● EXERCISE REQUIREMENTS
Scan the data, and whenever a line contains "internal", copy it.
+++ INPUT RECORDS
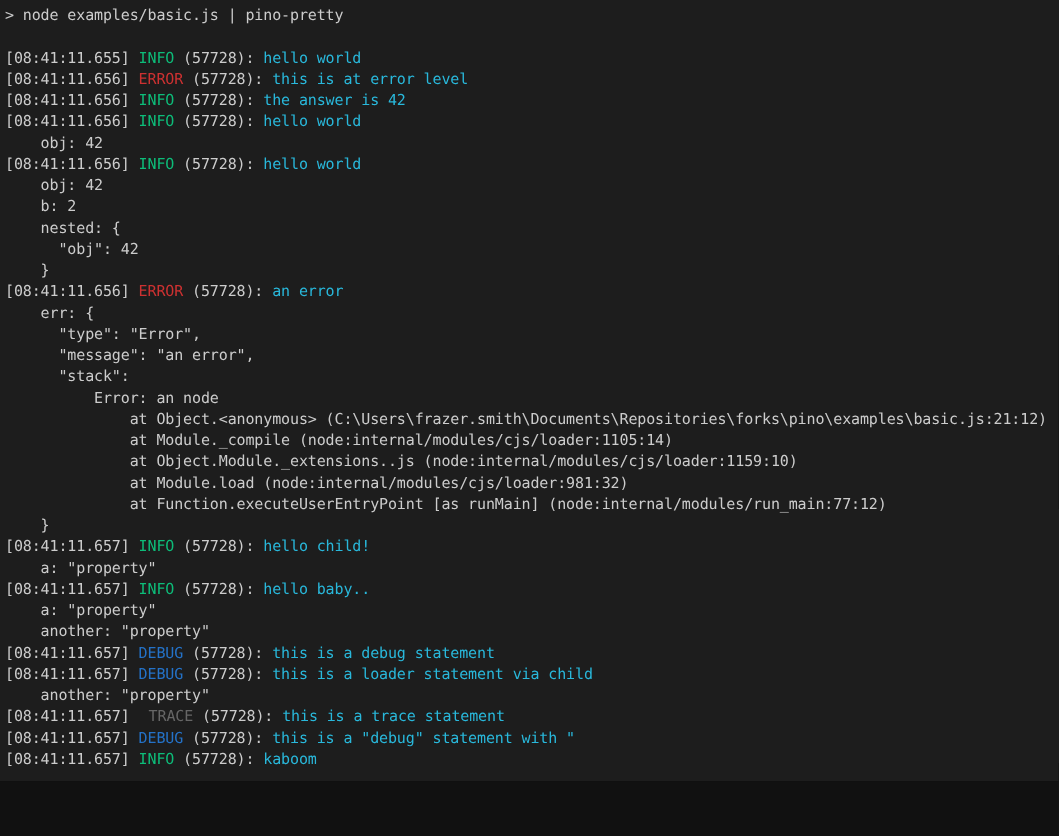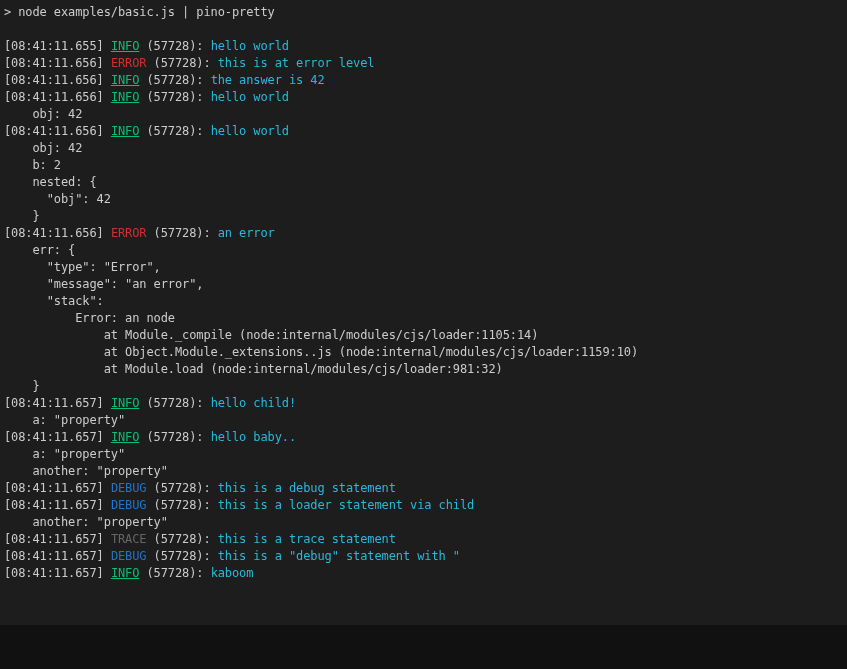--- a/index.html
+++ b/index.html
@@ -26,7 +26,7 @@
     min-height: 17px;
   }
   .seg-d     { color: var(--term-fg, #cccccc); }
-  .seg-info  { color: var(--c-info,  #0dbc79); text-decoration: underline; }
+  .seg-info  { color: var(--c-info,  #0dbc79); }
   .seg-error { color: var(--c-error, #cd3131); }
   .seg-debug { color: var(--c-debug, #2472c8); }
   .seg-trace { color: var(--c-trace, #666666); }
++++++
+++ INPUT RECORDS
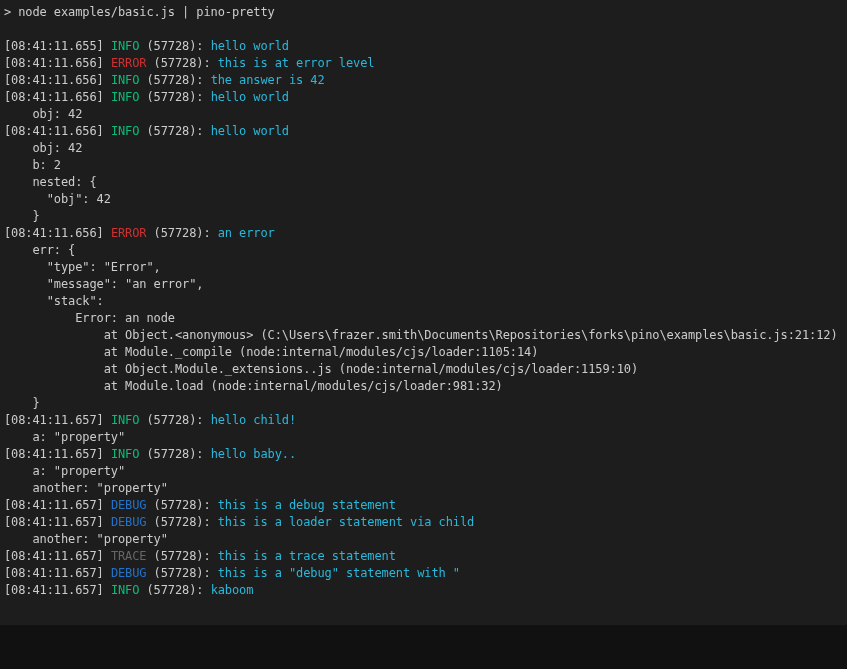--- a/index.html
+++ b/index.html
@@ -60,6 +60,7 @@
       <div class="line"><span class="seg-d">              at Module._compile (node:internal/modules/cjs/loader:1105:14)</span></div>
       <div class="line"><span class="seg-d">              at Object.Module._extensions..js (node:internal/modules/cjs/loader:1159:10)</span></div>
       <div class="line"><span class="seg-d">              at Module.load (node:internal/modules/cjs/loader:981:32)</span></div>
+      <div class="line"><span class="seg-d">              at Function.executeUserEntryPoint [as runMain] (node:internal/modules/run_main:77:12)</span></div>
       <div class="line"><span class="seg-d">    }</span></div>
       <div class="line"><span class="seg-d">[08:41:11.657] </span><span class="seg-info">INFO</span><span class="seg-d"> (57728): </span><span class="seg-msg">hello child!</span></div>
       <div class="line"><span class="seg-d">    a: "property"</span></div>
++++++
● YOUR SOLUTION
       <div class="line"><span class="seg-d">              at Module._compile (node:internal/modules/cjs/loader:1105:14)</span></div>
       <div class="line"><span class="seg-d">              at Object.Module._extensions..js (node:internal/modules/cjs/loader:1159:10)</span></div>
       <div class="line"><span class="seg-d">              at Module.load (node:internal/modules/cjs/loader:981:32)</span></div>
+      <div class="line"><span class="seg-d">              at Function.executeUserEntryPoint [as runMain] (node:internal/modules/run_main:77:12)</span></div>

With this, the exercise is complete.